Wickerhauser wird Ihnen von meinem Leben und Verhältnißen sprechen; aus dem Bilde daß er Ihnen von diesem Lande entwerfen wird, muß es Ihnen einleuchten daß nur ein ganz zurückgezogenes Leben uns taugen kann, denn auch mein Mann ist im Herzen kein Moldauer, sondern bieder, stolz, und wahr; er will und sucht keinen fremden Umgang, der hier blos Zeit und Geist tödtend wäre, und wir leben daher ausschließlich unseren Kindern, uns wenig um die Aussenwelt kümmernd, ein inneres Leben, was unserer Familie frommt, und uns alle beglückt. [Ibid ]

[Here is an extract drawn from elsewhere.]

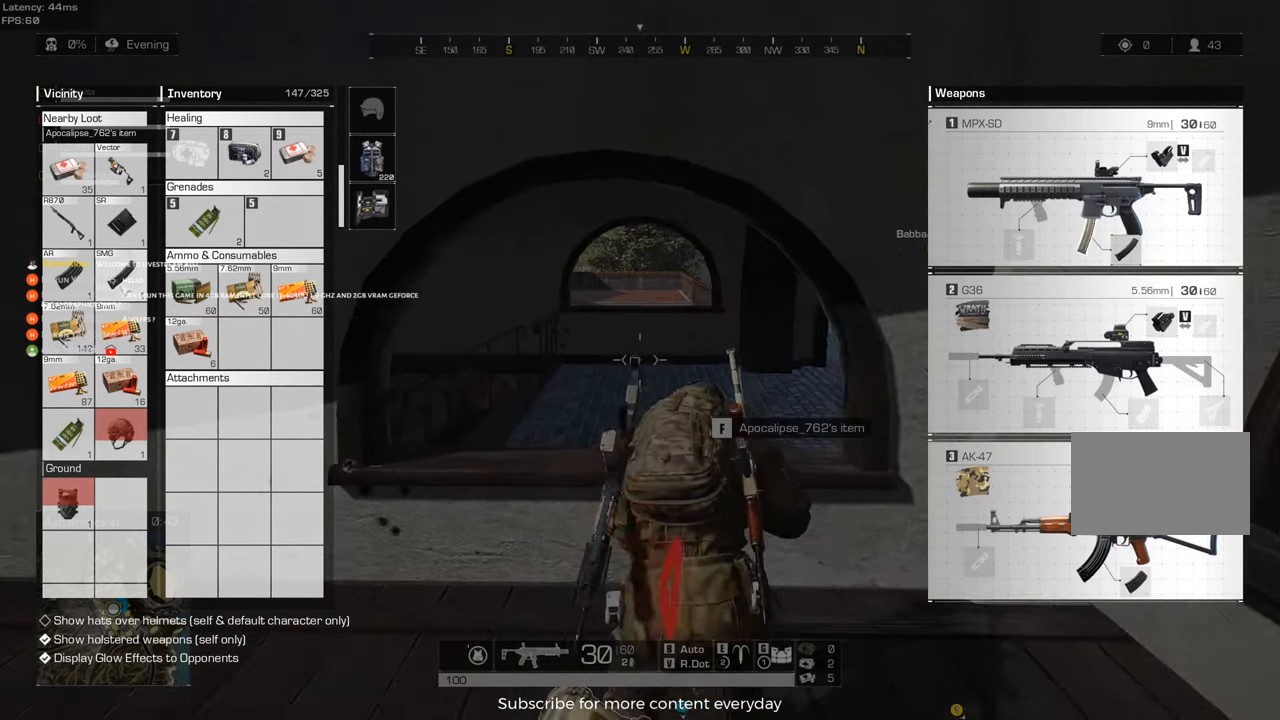
{"keys": ["a", "s"], "mouse": [], "events": [[150, "d", "down"], [150, "s", "down"], [200, "a", "up"], [200, "c", "down"], [350, "c", "up"], [383, "a", "down"], [433, "d", "up"]]}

I do not renounce the hope of seeing you again, you, former esteemed friend, should God so will it; I don't want to raise my children in this ruined land, and were I to leave the Moldau, Oh! then I would see you again, wouldn't I, you will allow me this happiness! Oh, I pass over time and space, so many bitter experiences have not yet taught me to mistrust the next moment.
Ich gebe nicht die Hoffnung auf, Sie hochgeschätzter Freund einstens, so Gott will, wieder zu sehen; ich mag meine Kinder nicht in diesem verderbten Lande erziehen, und verlasse ich die Moldau, oh! so sehe ich Sie wieder, nicht wahr, Sie gönnen mir dieß Glück! Ach, ich überfliege Zeit und Raum, haben mich den so viel bittere Erfahrungen noch nicht gelehrt den nächsten Augenblicken zu mißtrauen. [Ibid ]
Now I send you my warmest farewell; think kindly sometimes of your distant friend who honours you above all else
Heloise Costinesco.
— Nun sende ich Ihnen mein wärmstes Lebewohl; gedenken Sie noch manchmal freundlich Ihrer fernen Sie über alles verehrenden Freundinn
Heloise Costinesco. [Ibid ]
Last things
At the time of writing this letter Heloise was thirty seven. She had produced three children, the first of which died young. The birth of her fourth son in 1848 killed her. The longed for return to the civilisation of Vienna never happened, nor did the much longed for reunion with Grillparzer, her first and seemingly only love.
Today in her we remember someone who showed enormous dignity in times of deep emotional distress. She may be only a footnote in the Grillparzer biography, but her letters reveal her to have been one of the great literary heroines.
Update 28.03.2019
A small update to the genealogical information about the Höchners from Swiss sources has been worked into the existing text.
Der Autor dankt dem Staatsarchiv St. Gallen und speziell dem Archivar Herrn Marcel Müller für die zügige Unterstützung unserer Recherchen über die Höchners in Rheineck.
Update 10.04.2019
Many new entries and images in the biographical section dealing with the Höchner family in Vienna; some changes in other sections in response to this new information, some small errors have been corrected.
The image of Katharina Fröhlich which we first displayed was actually that of her sister Josephine. The error occurred because in the source we used, Otto Deutsch's volume of Schubert-related images, the labels on these illustrations were reversed. It is unfortunate that the originals of these remarkable chalk drawings are buried offline somewhere. Some other images of Kathi and her sisters have been added in compensation.